O’Reillyは、アプリ版の電子書籍も提供し始めますが独自開発ではなく、Lexcycle(レックスサイクル)社と提携し、コンテンツは「EPUB」、エンジンは「Stanza(スタンザ)」という構成でビルドされたアプリをApp Storeで販売していました。アプリ版電子書籍の永続性については、「もし、将来アプリが動作しなくなっても、中にあるEPUBファイルを取り出せばよい」と自社サイトのブログに掲載。購入者は、アプリの中から簡単にEPUBを取り出せるようになっていました。

オライリーのブログのスクリーンショット

参考:

 

2012年、恐れていたことが起こります。Lexcycleは2009年2月、Amazonに買収されましたが、Stanzaのアップデートは引き続き継続されていました。ところが、2010年6月頃から情報発信が途絶え、2012年にリリースされたiOS6では動かなくなり、ついに開発が停止、公式サイトも消失。
※FacebookではStanza救済のグループが立ち上がりました。

レックスサイクル社サイトのスクリーンショット

App Storeで買ったO’Reillyの電子書籍も読めなくなってしまいましたが、前述したとおり、中に入っているEPUBファイルを取り出せば、iBooksなどのビューアーで問題なく読むことができます。

ただ、私たちのように常にネットで情報収集している読者は対応できますが、その他の一般ユーザーは「OSをアップデートしたら、読めなくなった」としか理解できないと思います。

実は、Android向けのアプリ版電子書籍でも同様の方針を貫いています。Aldiko(アルディコ)と提携し、コンテンツは「EPUB」、エンジンは「Aldiko」という構成でビルドし、Androidマーケット(現Google Play)で販売していました。Androidの場合、中にあるEPUBファイルを抜き出すことが難しいため、電子書籍に「EPUBエクスポート」という機能を搭載。アプリ版電子書籍から、EPUBを書き出し、SDカードに保存できるようになっています。

アプリ版電子書籍のスクリーンショット

 

現在、O’Reillyはアプリ版の電子書籍を提供していませんが、過去に販売されたアプリは、中のEPUBファイルを取り出すことで、現在でも読むことが可能です。コンテンツ本体はHTMLですから、10年後、20年後も大丈夫でしょう。

 

ウェブコンテンツではなく「紙の本の電子版」として販売しているストアは、可能なかぎり「読めなくなること」を回避しなくてはいけませんが、サービスのアプローチによって性質が異なってきます。
O’Reillyの直販では電子書籍の永続性を重視していますが、Safari Books Onlineの方は、脱会すると「本を読む権利を失います」。ただし、サブスクリプションサービスで本が読めなくなっても、文句を言うユーザーはいないはずです。

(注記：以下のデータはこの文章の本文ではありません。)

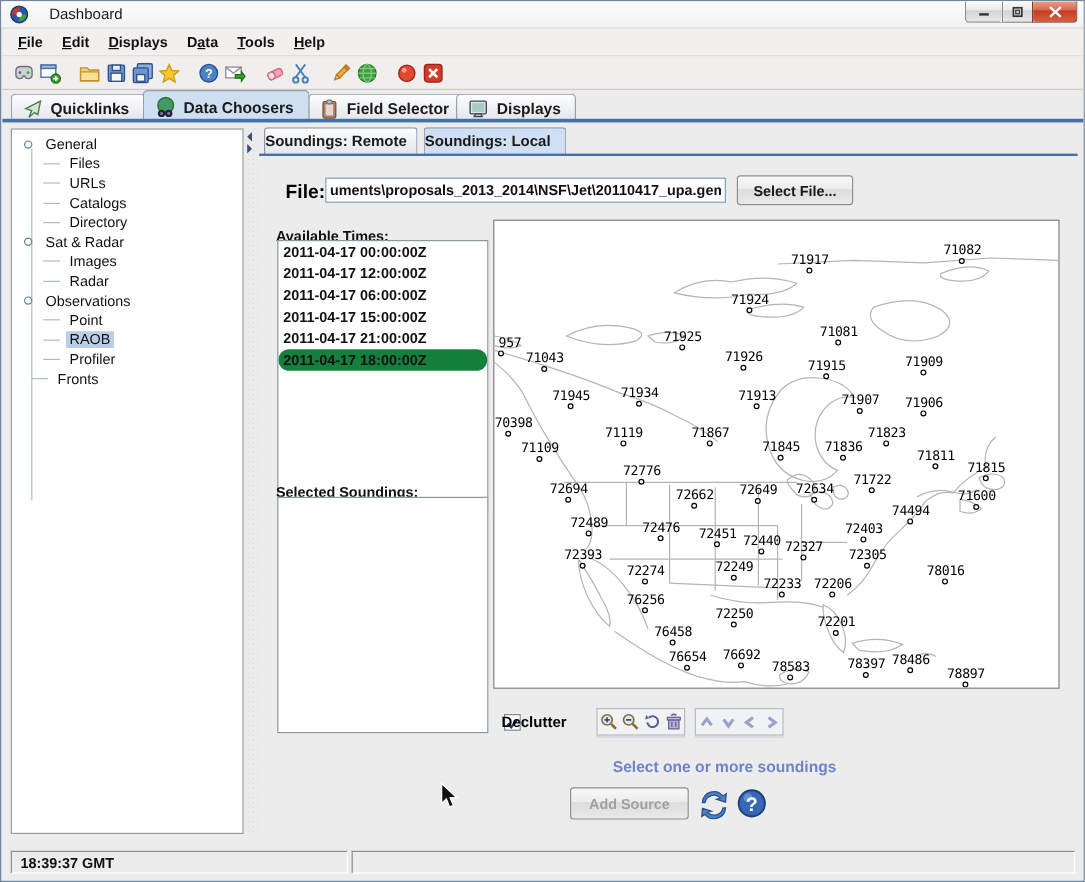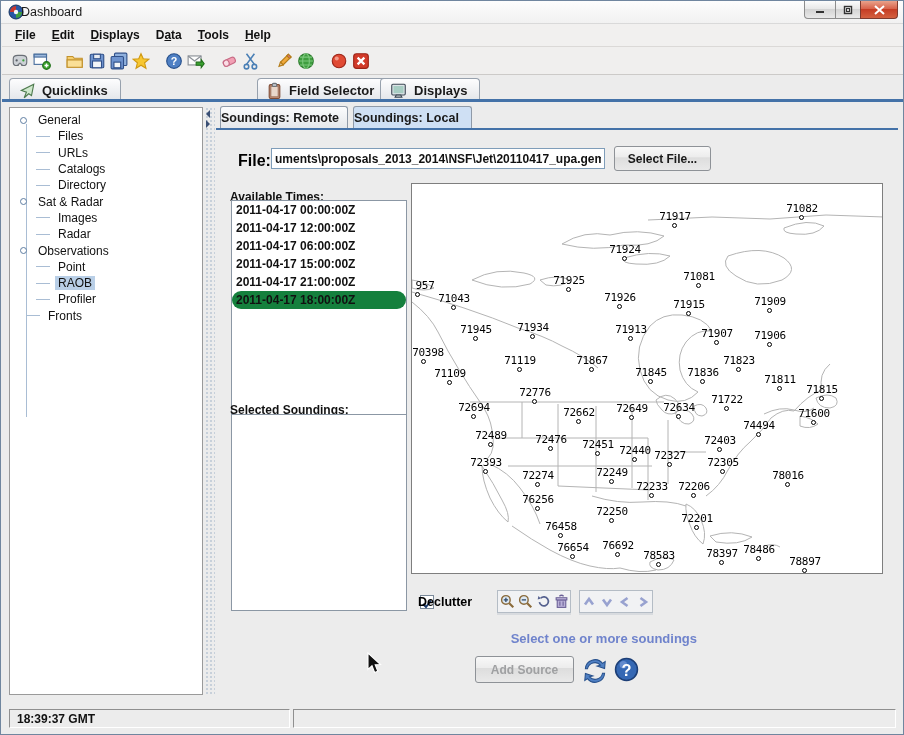"Dashboard" .title { left: 20px -> 40px }
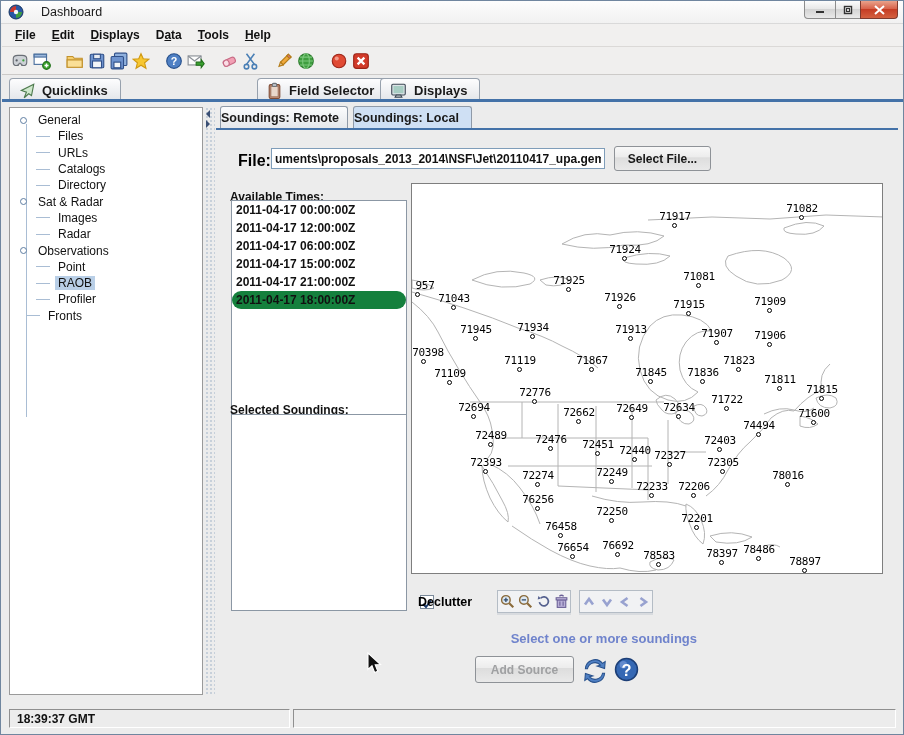"Data Choosers" div.tab { html: none -> <div> <svg> <circle></circle> <path></path> <circle></circle> <circle></circle> <circle></circle> <circle></circle> </svg> <span>Data Choosers</span> </div> }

重要なのは、何に対してお金を払っているのか、利用者にわかりやすく説明することです。
技術の問題でもなく、権利処理の問題でもありません。たとえ、購入後のダウンロード制限があったとしても、その制約を上回る付加価値やサービスが提供できるのであれば、クリアできることだと考えています。

 

私たちは、HTML5マガジンのマイクロコンテンツ・マネタイズの1つとして、記事単位の収益化を進めていますが、電子書籍フォーマットで販売する場合、利用するストアによっては「将来、読めなくなる可能性」があることを提示する予定です。ストア名は出しませんが、DRMが適用されている電子書籍と、適用されていない電子書籍があり、各々のメリット、デメリットを解説したページを用意したいと思っています。つまり、判断は購入者に委ねる、という方針です。